Fisher-Price allegedly failed to report 116 fires involving the vehicles and more than 1,800 incidents of the vehicles' electrical components overheating, short-circuiting, melting or failing. These incidents resulted in at least nine minor burn injuries to children, and up to $300,000 in property damage to 22 houses and garages. Additionally, Fisher-Price was aware of at least 71 incidents involving the products' failure to stop, resulting in six minor injuries.
Fisher-Price recalled up to 10 million Power Wheels ride-on vehicles on October 22, 1998. The recalled cars and trucks were sold under nearly 100 model names. Power Wheels cars and trucks are intended for children 2 to 7 years old. Toy and mass merchandise stores nationwide sold the recalled vehicles from 1984 through October 1998 for $70 to $300. For more information about the recall, consumers should call Fisher-Price at (800) 977-7800 anytime.
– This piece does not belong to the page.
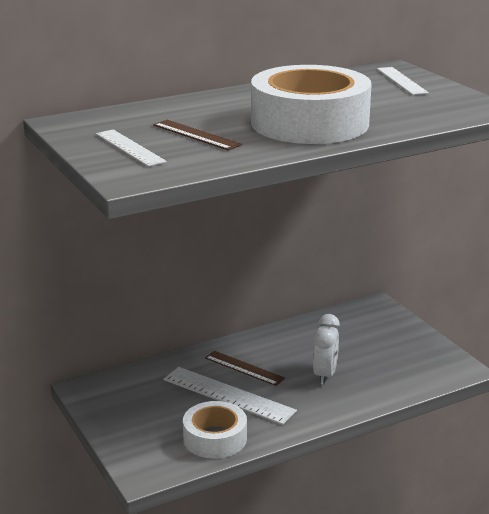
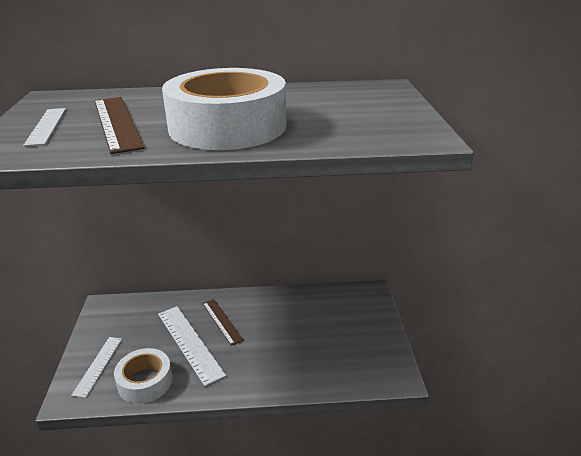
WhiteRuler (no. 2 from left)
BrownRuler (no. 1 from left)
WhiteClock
Under federal law, companies are required to report to CPSC if they obtain information that reasonably suggests that their products could present a substantial risk of injury to consumers, or creates an unreasonable risk of serious injury or death. CPSC charges Fisher-Price failed to report to CPSC in a timely manner, as required by the Consumer Product Safety Act, that its "Power Wheels" ride-on toy vehicles presented fire hazards and failed to stop.
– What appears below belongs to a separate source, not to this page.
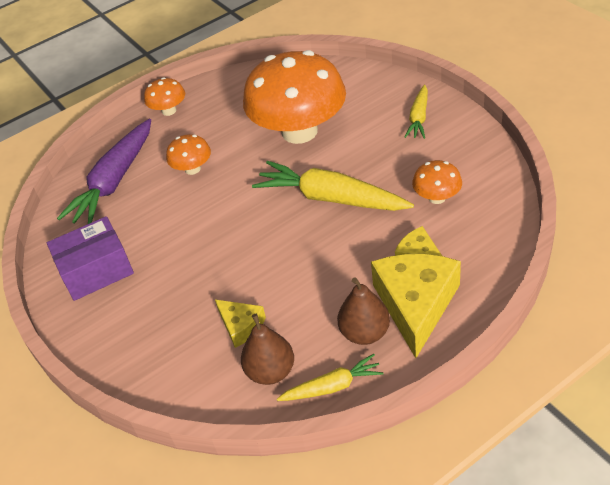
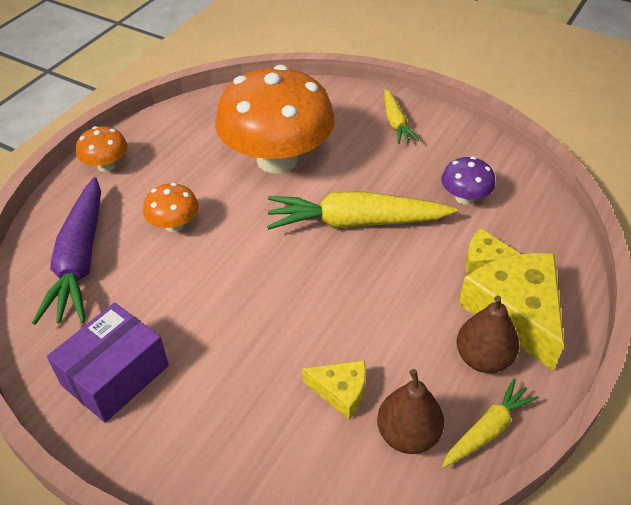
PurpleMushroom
"Firms are required by law to report safety hazards to CPSC so products can be recalled to prevent serious injuries from occurring," said CPSC Chairman Ann Brown. "Fisher-Price knew about hundreds of problems with Power Wheels, yet did nothing for years. This fine is a loud-and-clear message to all firms that failing to report product defects will not be tolerated."
Fisher-Price denied the allegations and denied it knowingly violated the Consumer Product Safety Act.